そんな二人が今出会ってしまった..見知らぬ地で


「私帰る」

「どこにだよ?」

「うっさい」


そんな中空から、不思議な声が聞こえる。


「にひひひひ」


不吉な笑い声


「あんた気持ち悪い」

「俺じゃねーよ」


「お二人さん、ご機嫌よう」

「誰よ?」


俺たちは辺りを見渡す。誰もいないし、何もない。


「おやおや、私の姿は見えませんよ。私のスキルですから」

「お前誰だよ」

「なんて口が悪いんだ」


当たり前だろ。元カノと意味わからんところにいるんだから。


「私は、この世界の神と呼ばれしもの」

「は?神?きっしょいんだけど。マジ」

「お二人さん口悪すぎ!」

「「うっせーよばか」」


二人の声が重なる。お互いの目が合う。

そして発せられる罵倒。


「見るなよ」

「はぁーお前もだろ」


何かあるたびに言い合う。付き合ってた時と変わらない。


「流石元カップル同士、貴方達を選んだ甲斐がありました」


まるで俺たちのことを、知ってるような口ぶり。


「ここはどこなんだよ?」

「貴方達に分かりやすく言うと異世界」

「はぁー?早く元の世界に戻せよ?」


美海の怒りは絶頂をむかえている。俺は本などで異世界物とかを見てきたので、薄々気づいていた。だから、そんなには驚きはしなかった。


「無理だよ」

「え?どうゆうこと?」

「貴方達にはこの世界を攻略してもらう」

「「え?」」


また二人の声が重なる。この世界を攻略?ゲームみたいな物なのか?


「攻略、まず貴方達がいるのは、一層、草原のステージだ」

「一層?草原?と言うことは他にも層があるのか?」

「ああぁ、そうだ。物分かりが良くてよろしい」

「つまりこの世界を攻略しないと元の世界に戻れ無いということだな?」

「そうだ。さぁー見せて貰おう、貴方達の絆、力」


と言って声の主はいなくなった。元々見えなかったので、その気配が消えたって言った方が確かだ。

さてとこれからどうすればいいのだ。


ゲームとかなら説明書とかあるはずなのにこの世界にはなんもないみたいだ。まるで何もかも自由でやっていいと言うことなのか...


「わけわかんない」

「仕方ねーだろ。こうなってしまった以上」


美海の方は理解するのに時間がかかりそうだ。それはそうだ。いきなりこの世界を攻略せよとか言われても、わけわかんねーよな。

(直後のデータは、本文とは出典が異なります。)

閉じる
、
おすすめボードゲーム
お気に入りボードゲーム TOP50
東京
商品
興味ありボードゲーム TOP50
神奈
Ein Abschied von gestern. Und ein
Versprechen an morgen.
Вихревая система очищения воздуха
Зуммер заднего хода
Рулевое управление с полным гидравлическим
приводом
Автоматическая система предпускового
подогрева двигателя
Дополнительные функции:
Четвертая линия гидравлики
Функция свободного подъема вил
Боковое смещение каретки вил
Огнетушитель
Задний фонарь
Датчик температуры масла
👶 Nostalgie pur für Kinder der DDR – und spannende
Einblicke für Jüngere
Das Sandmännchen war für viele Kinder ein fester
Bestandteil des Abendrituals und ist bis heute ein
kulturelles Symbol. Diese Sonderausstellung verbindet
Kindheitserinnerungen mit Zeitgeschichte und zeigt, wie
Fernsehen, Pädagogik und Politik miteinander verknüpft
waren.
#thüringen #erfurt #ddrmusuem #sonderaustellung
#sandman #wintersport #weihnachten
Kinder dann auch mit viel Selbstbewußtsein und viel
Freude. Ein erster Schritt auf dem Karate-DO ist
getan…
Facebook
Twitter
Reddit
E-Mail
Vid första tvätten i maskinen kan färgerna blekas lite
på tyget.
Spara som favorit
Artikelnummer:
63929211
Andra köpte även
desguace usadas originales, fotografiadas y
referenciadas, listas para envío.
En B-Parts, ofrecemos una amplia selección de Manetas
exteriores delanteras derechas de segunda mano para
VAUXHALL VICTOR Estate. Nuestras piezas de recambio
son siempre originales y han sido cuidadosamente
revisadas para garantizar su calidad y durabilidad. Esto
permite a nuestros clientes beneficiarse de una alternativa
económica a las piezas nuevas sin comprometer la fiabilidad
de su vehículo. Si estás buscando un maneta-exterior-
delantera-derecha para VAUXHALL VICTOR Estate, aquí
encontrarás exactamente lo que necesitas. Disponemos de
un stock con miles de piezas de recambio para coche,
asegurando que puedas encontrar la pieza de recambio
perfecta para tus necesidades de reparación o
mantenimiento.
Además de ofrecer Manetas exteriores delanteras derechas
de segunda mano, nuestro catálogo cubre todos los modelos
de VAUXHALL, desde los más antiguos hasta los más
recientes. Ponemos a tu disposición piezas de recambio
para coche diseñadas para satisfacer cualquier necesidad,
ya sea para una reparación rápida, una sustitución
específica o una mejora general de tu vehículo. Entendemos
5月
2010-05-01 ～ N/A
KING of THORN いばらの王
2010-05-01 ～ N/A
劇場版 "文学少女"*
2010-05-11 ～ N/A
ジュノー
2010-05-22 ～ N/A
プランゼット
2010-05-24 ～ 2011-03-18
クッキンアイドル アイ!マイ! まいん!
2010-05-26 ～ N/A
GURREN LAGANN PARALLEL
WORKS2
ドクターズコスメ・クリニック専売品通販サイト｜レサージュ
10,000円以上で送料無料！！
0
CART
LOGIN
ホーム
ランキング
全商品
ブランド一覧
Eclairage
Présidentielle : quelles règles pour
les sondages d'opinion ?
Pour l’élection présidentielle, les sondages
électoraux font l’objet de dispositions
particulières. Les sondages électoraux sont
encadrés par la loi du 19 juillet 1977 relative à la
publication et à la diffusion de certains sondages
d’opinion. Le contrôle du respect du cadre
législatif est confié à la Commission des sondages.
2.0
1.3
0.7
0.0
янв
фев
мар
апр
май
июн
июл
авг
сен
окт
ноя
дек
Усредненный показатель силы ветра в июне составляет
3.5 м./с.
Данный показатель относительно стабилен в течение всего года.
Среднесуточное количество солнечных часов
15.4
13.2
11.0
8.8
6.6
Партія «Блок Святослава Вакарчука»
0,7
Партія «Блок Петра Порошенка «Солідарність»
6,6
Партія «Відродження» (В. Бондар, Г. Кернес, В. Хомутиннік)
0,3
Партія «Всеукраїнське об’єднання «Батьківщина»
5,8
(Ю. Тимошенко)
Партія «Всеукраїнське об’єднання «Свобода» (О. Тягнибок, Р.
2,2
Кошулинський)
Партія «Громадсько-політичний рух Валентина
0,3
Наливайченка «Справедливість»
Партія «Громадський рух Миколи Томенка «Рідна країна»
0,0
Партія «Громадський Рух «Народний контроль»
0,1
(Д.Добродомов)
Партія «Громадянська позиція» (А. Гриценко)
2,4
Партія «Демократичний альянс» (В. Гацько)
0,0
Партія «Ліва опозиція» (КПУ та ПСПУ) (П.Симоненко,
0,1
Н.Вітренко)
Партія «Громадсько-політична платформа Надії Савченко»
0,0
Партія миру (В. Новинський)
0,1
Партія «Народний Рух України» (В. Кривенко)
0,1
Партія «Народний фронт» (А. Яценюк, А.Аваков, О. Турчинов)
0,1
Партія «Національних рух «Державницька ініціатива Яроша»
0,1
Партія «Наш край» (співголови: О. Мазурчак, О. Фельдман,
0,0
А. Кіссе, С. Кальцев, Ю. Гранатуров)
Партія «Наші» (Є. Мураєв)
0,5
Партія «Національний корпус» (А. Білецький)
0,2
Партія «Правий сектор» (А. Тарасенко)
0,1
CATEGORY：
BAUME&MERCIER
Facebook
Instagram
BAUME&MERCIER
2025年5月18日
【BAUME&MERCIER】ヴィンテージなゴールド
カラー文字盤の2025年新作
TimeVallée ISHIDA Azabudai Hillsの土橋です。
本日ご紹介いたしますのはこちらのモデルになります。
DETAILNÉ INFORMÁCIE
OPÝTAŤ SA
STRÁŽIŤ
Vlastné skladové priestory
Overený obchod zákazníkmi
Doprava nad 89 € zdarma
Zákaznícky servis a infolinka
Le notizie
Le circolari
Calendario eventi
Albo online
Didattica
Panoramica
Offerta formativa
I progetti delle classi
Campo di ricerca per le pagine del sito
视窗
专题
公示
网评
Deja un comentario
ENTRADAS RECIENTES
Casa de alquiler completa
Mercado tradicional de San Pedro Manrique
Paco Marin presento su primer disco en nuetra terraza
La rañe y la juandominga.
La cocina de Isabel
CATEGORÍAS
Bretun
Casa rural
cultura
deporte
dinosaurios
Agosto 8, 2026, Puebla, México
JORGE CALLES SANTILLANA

まず何をすればいいのだ。少しだけヒントが欲しい。周りに草原しかない。空には太陽のみ。何か柱とか有れば分かりやすいのに。


「おーい、神なんかヒントねーの?どうすることもできないんだけど」


反応がない。美海も動かない。すると空から紙切れが落ちてきた。なになに


(太陽が沈む方向に村ありけり)


村?村があんのかよ!


「おい、美海これ見てくれ。村があるんだってよ」

「だから何よ!」


これは落ち着くまで、しばらく時間がかかるみたいだ。


「行くぞ美海」

「私に指図しないで!」

「は?こうゆう時に協力ってもんが大事だろ」


美海は全く協力する気がない。


「知らねーぞ、変なモンスター出てきても」


少し美海の身体が震えた。確か付き合ってた頃の記憶によると美海はモンスターやお化けが嫌いだ。


「分かったよ。ついていくよ」

「ありがとう」

「これでいい気になってんじゃないわよ」


全く可愛くねーな。俺たちは太陽が沈む方向、つまり西の方角へ歩き始めた。辺りの景色は全くってほど変わらない。たまに湖か森が見えるぐらいだ。美海はしっかりと俺の後ろについてきてる。どうやら、1人になるのがよっぽど嫌いみたいだ。


1時間くらい歩くとようやく村が見えてきた。途中、美海が


「道あってんの?」とか 「まだー」


とか不機嫌なご様子だった。1時間も景色が変わらなければ普通そうなるよな。


村が見えると俺は一安心。美海の顔にも笑顔が少し戻ったようだ。